> _PROVIDED ENTRIES_:
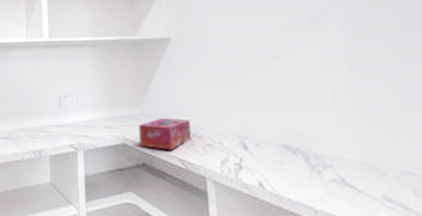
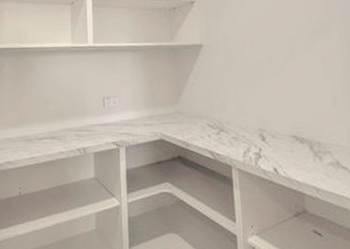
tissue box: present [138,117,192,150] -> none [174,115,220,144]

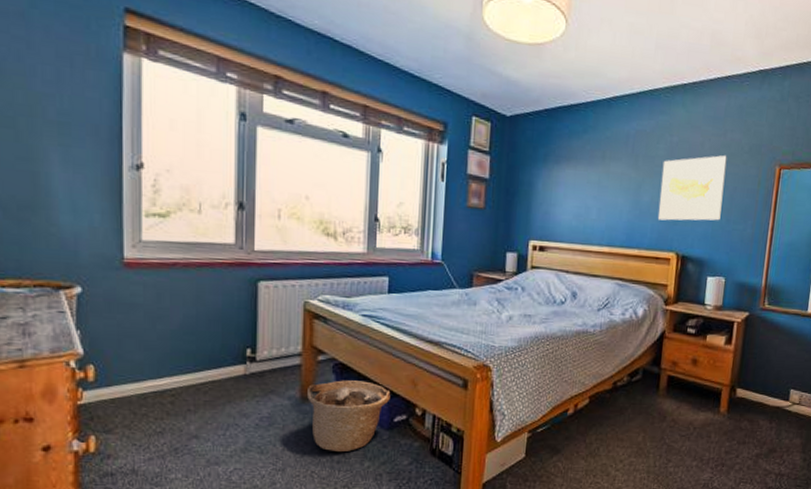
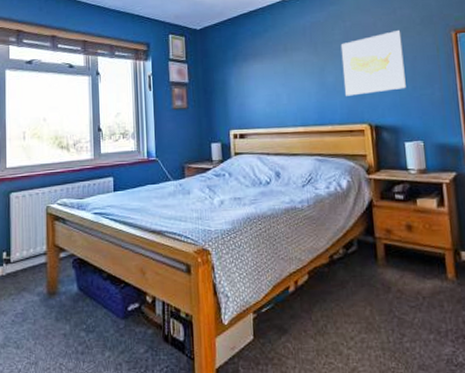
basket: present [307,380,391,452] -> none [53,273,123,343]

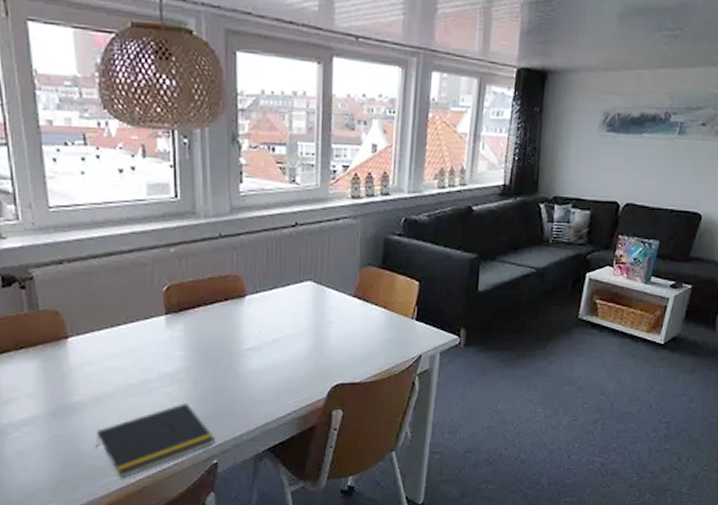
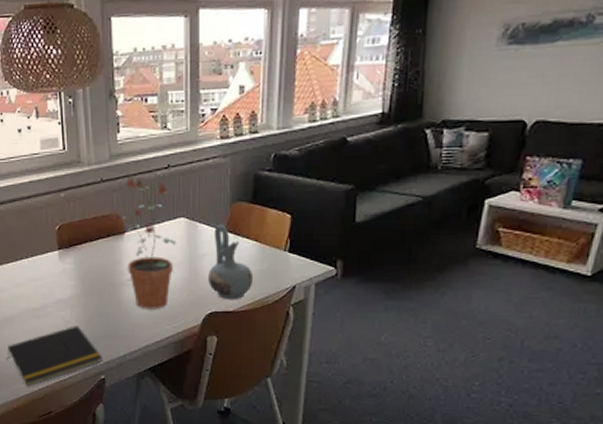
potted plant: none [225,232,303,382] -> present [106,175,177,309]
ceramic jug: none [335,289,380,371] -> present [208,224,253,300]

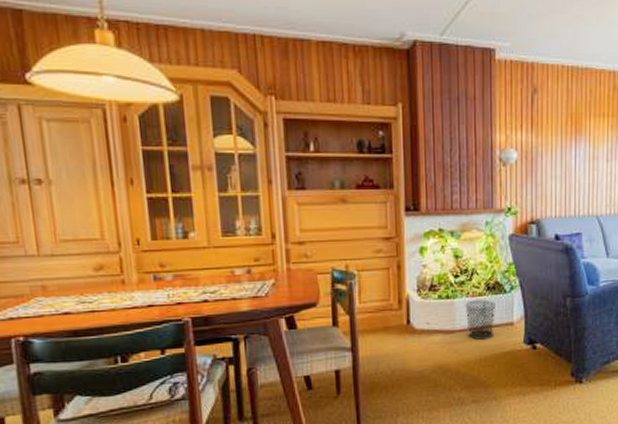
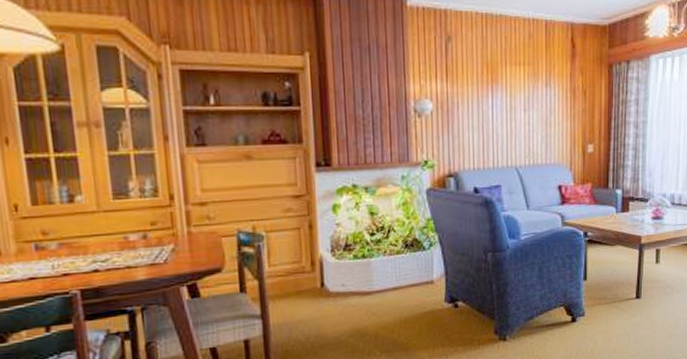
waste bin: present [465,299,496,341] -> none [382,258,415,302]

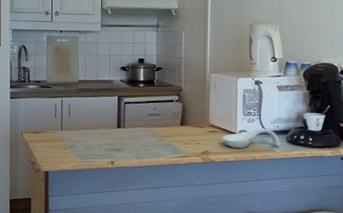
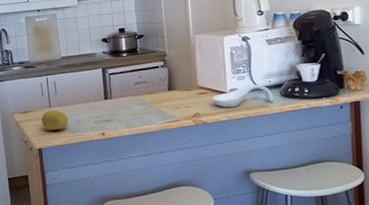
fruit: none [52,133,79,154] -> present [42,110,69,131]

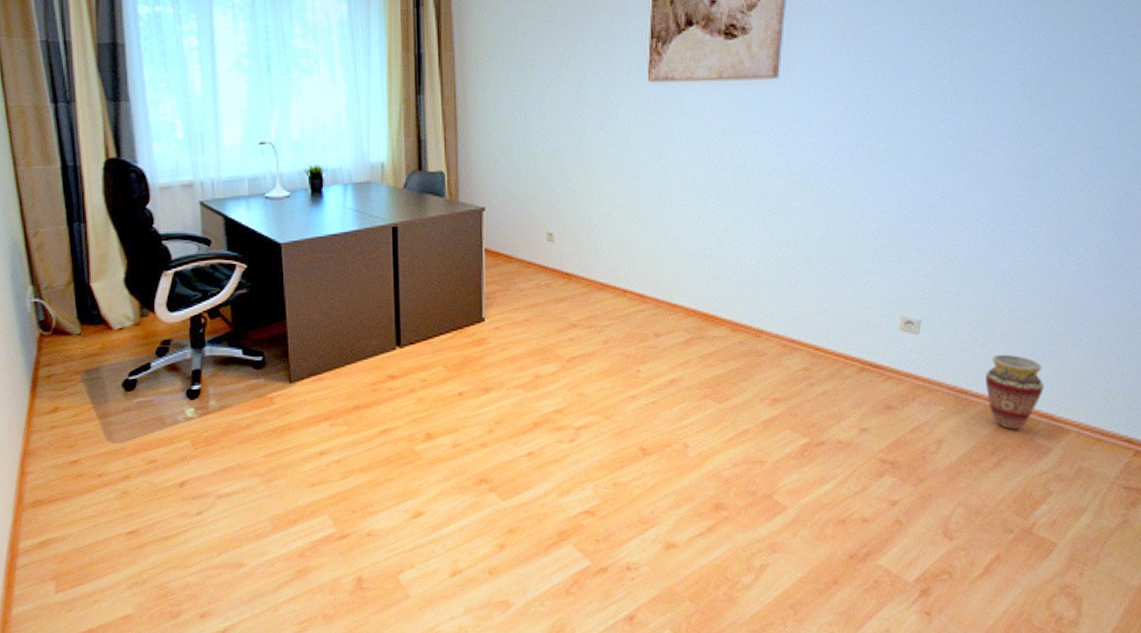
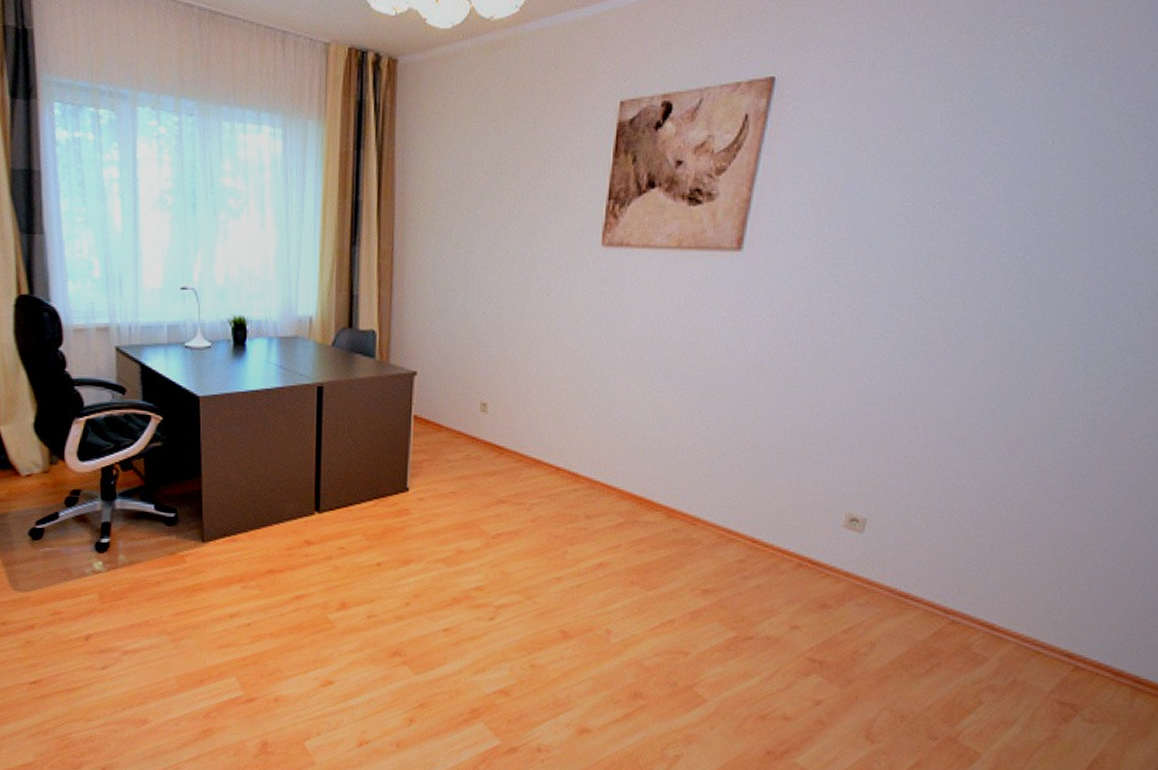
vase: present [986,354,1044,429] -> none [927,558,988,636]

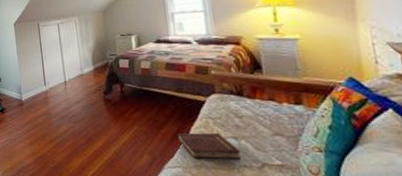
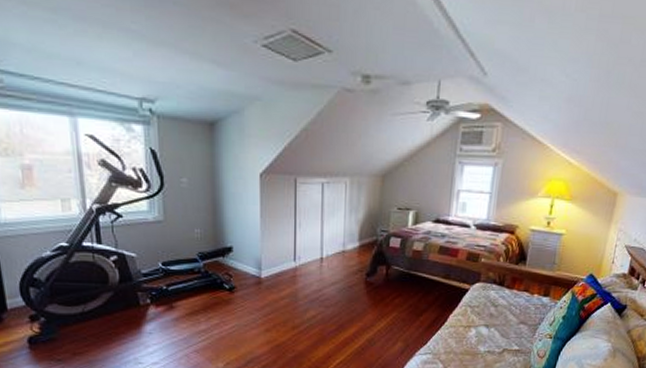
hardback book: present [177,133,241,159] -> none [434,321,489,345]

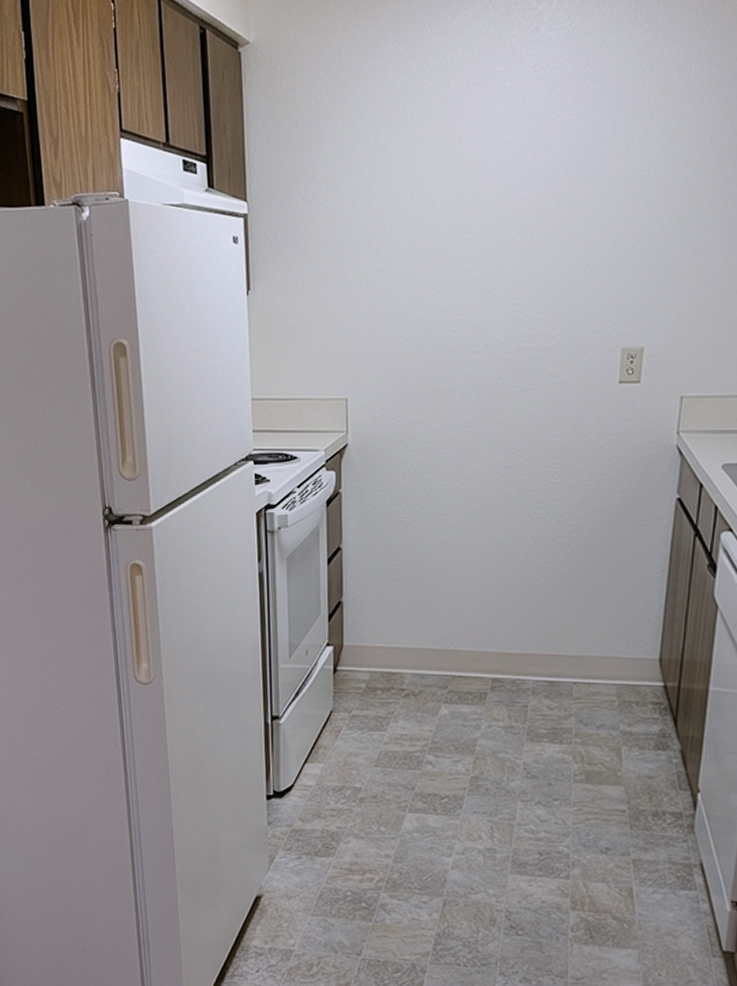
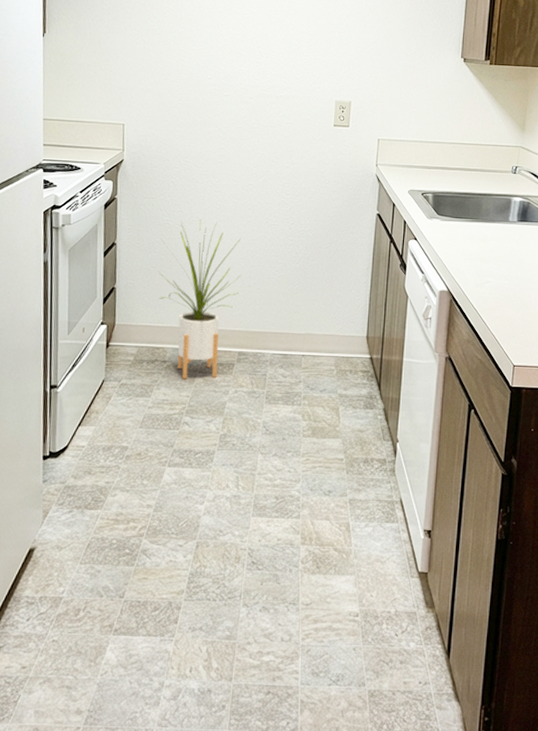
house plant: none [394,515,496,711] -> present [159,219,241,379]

> _WHAT THE TASK REQUIRES_:
Everything from the line with "vase: present [986,354,1044,429]" through the last line above must be repeated exactly, except the pictures.

> _RESPONSE TO THE TASK_:
vase: present [986,354,1044,429] -> none [927,558,988,636]

hardback book: present [177,133,241,159] -> none [434,321,489,345]

house plant: none [394,515,496,711] -> present [159,219,241,379]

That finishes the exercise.